My wife called our son to tell him the dog died. We were on our way home from the vet, and were both pretty upset.
“I’m calling to tell you Maddy died.”
There was silence on the other end of the line.
The connection was not great — it took about a minute to sort out who was dead — and it was a terrible phone call over all. It’s funny now, but at the time, not so much.
So, Maddy died. She was nine-years-old and we had no idea she was walking around with a tumor growing inside of her. One day she was herself, and the next day she was lethargic and wouldn’t eat. She was bleeding inside and that was creating pressure on her heart. It was literally squeezing the life out of her.
The vet cried as much as we did when she gave us the news that there was nothing to be done. And just like that she was gone.

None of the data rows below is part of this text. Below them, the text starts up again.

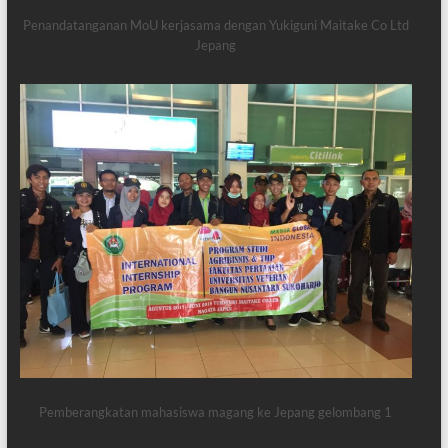
Penandatanganan MoU kerjasama dengan Yukiguni Maitake Co Ltd
Jepang
Pemberangkatan mahasiswa magang ke Jepang gelombang 1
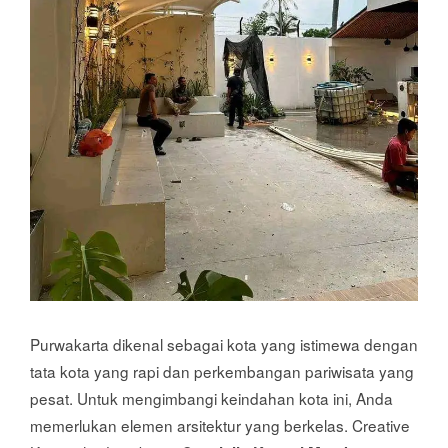
Purwakarta dikenal sebagai kota yang istimewa dengan
tata kota yang rapi dan perkembangan pariwisata yang
pesat. Untuk mengimbangi keindahan kota ini, Anda
memerlukan elemen arsitektur yang berkelas. Creative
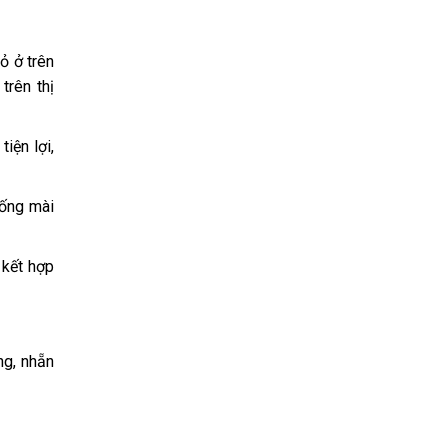
ỏ ở trên
trên thị
iện lợi,
hống mài
 kết hợp
g, nhẵn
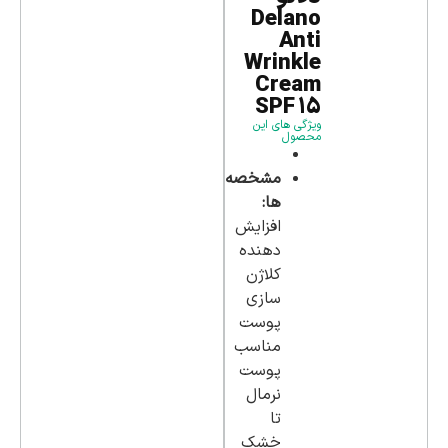
Delano
Anti
Wrinkle
Cream
SPF 15
ویژگی های این
محصول
مشخصه
ها:
افزایش
دهنده
کلاژن
سازی
پوست
مناسب
پوست
نرمال
تا
خشک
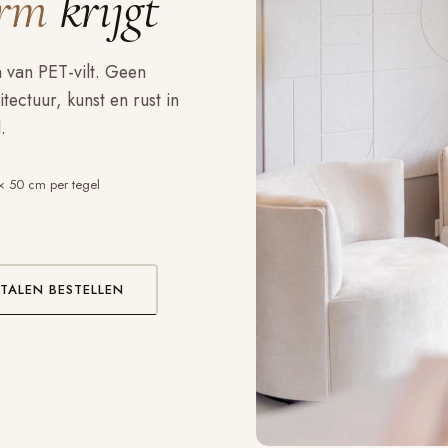
rm
krijgt
van PET-vilt. Geen
ectuur, kunst en rust in
.
× 50 cm per tegel
TALEN BESTELLEN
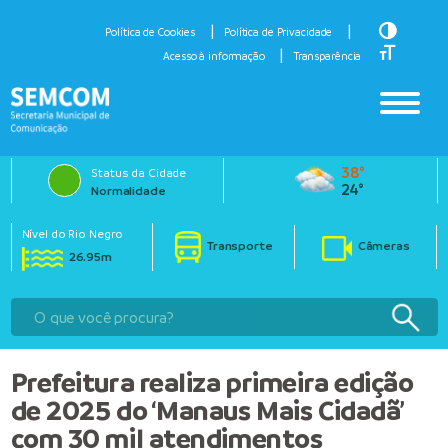
Toggle H
Política de Cookies
Política de Privacidade
Toggle Fo
Acesso à informação
Transparência
38°
Status da Cidade
24°
Normalidade
Nível do Rio Negro
Transporte
Câmeras
26.95m
Prefeitura realiza primeira edição
de 2025 do ‘Manaus Mais Cidadã’
com 30 mil atendimentos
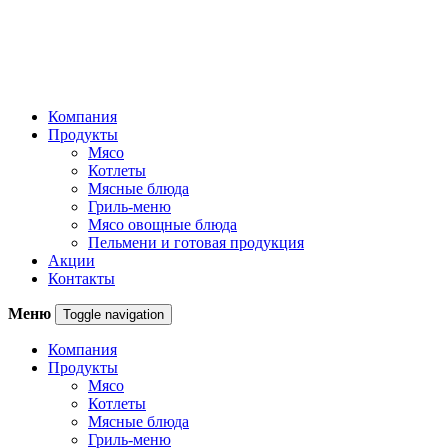
Компания
Продукты
Мясо
Котлеты
Мясные блюда
Гриль-меню
Мясо овощные блюда
Пельмени и готовая продукция
Акции
Контакты
Меню
Toggle navigation
Компания
Продукты
Мясо
Котлеты
Мясные блюда
Гриль-меню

Our older dog, Scarlett, has been glued to my side since this happened. She always paid a great deal of attention to me, but now she doesn’t leave me alone for a minute. I don’t know what dogs feel, but she’s feeling something.
Maddy loved our walks in Thacher Park. Early in the morning, the park is deserted and most days you won’t see a soul. We’d take the dogs off leash and let them run up and down the trails and explore the woods. I know, it’s against the rules.
Maddy’s ashes are going up to the park, where we spent so many hours. I’m sure they have some sort of rule about that too — but rules be damned. Off the leash one last time, through the woods and away like the wind.